(Extracted page text data)

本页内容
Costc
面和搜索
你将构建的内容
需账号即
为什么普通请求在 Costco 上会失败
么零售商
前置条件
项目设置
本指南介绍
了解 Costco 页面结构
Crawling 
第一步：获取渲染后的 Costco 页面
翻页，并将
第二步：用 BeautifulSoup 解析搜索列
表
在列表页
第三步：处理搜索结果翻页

> _What you have to do_
Could you output every entry above exactly as it stands?

> _Result for this exercise_
本页内容
Costc
面和搜索
你将构建的内容
需账号即
为什么普通请求在 Costco 上会失败
么零售商
前置条件
项目设置
本指南介绍
了解 Costco 页面结构
Crawling 
第一步：获取渲染后的 Costco 页面
翻页，并将
第二步：用 BeautifulSoup 解析搜索列
表
在列表页
第三步：处理搜索结果翻页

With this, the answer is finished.